Dans la nuit du lundi 7 au mardi 8 juillet 2025, la Russie a lancé une attaque massive de drones contre l'Ukraine, avec un nombre record de 728 appareils. Cette offensive intervient alors que le président américain Donald Trump a promis d'envoyer davantage d'armes à Kiev et a adressé des critiques inhabituellement directes à Vladimir Poutine.
Une attaque record et des défenses efficaces
Les unités de défense aérienne ukrainiennes ont réussi à détruire la quasi-totalité des drones, notamment grâce à des systèmes de brouillage électronique, a annoncé l'armée de l'air ukrainienne sur Telegram. Le président Volodymyr Zelensky a souligné que cette attaque démontre la nécessité de sanctions sévères contre les sources de revenus russes, en particulier contre les acheteurs de pétrole russe.

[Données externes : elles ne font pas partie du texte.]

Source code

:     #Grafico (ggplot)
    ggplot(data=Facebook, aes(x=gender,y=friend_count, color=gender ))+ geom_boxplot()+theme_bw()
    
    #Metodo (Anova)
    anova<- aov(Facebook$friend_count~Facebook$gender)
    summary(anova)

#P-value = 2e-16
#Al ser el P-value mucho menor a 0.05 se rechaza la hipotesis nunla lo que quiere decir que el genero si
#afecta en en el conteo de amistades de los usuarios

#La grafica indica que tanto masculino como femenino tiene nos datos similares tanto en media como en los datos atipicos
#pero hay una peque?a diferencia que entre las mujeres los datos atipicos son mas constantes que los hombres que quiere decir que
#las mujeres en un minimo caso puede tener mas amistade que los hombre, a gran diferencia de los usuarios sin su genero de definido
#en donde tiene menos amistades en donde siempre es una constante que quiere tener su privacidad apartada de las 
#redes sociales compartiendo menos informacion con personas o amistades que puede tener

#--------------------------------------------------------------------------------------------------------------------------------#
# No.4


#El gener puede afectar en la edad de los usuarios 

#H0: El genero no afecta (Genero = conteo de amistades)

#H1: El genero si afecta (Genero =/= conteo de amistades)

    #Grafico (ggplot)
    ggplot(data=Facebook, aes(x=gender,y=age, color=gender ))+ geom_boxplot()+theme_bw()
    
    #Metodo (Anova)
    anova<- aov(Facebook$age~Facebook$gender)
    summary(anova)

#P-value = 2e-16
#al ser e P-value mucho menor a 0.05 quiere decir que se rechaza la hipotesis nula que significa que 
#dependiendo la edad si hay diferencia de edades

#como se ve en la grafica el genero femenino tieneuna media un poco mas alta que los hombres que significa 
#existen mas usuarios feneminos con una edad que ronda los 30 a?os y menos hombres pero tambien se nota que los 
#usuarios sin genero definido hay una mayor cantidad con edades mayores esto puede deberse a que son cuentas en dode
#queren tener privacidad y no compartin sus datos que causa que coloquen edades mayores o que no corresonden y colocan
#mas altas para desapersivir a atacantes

Les critiques de Donald Trump envers Poutine
Lors d'une réunion de cabinet, Donald Trump a déclaré : "Nous recevons beaucoup de conneries de la part de Poutine. Il est très gentil tout le temps, mais cela ne veut rien dire." Il a également évoqué son soutien à un projet de loi au Sénat américain imposant des sanctions sévères, notamment des droits de douane de 500 % sur les nations achetant du pétrole, du gaz, de l'uranium et d'autres produits russes. Interrogé sur d'éventuelles mesures contre son homologue russe, Trump a répondu : "Je ne vous le dirais pas. Nous voulons avoir une petite surprise."
La Pologne active ses avions de chasse
De nombreux habitants de Kiev et d'autres grandes villes ont passé la nuit dans des abris anti-aériens. La ville de Loutsk, dans le nord-ouest du pays, à environ 200 km de la Pologne, a été la cible principale de l'attaque, selon Zelensky. Des dégâts ont été signalés dans dix autres provinces. À Loutsk, ville de 200 000 habitants, des bâtiments ont été endommagés mais aucun mort ni blessé n'a été signalé. Le maire Ihor Polichtchouk a déclaré qu'un entrepôt et des parkings avaient été incendiés, qualifiant cette attaque de "plus massive avec des drones et des missiles" contre la ville. En raison des bombardements près de sa frontière, la Pologne, membre de l'Otan, a activé ses avions et ceux de ses alliés pour assurer la sécurité aérienne.
L'Union européenne travaille également à un nouveau train de sanctions contre Moscou.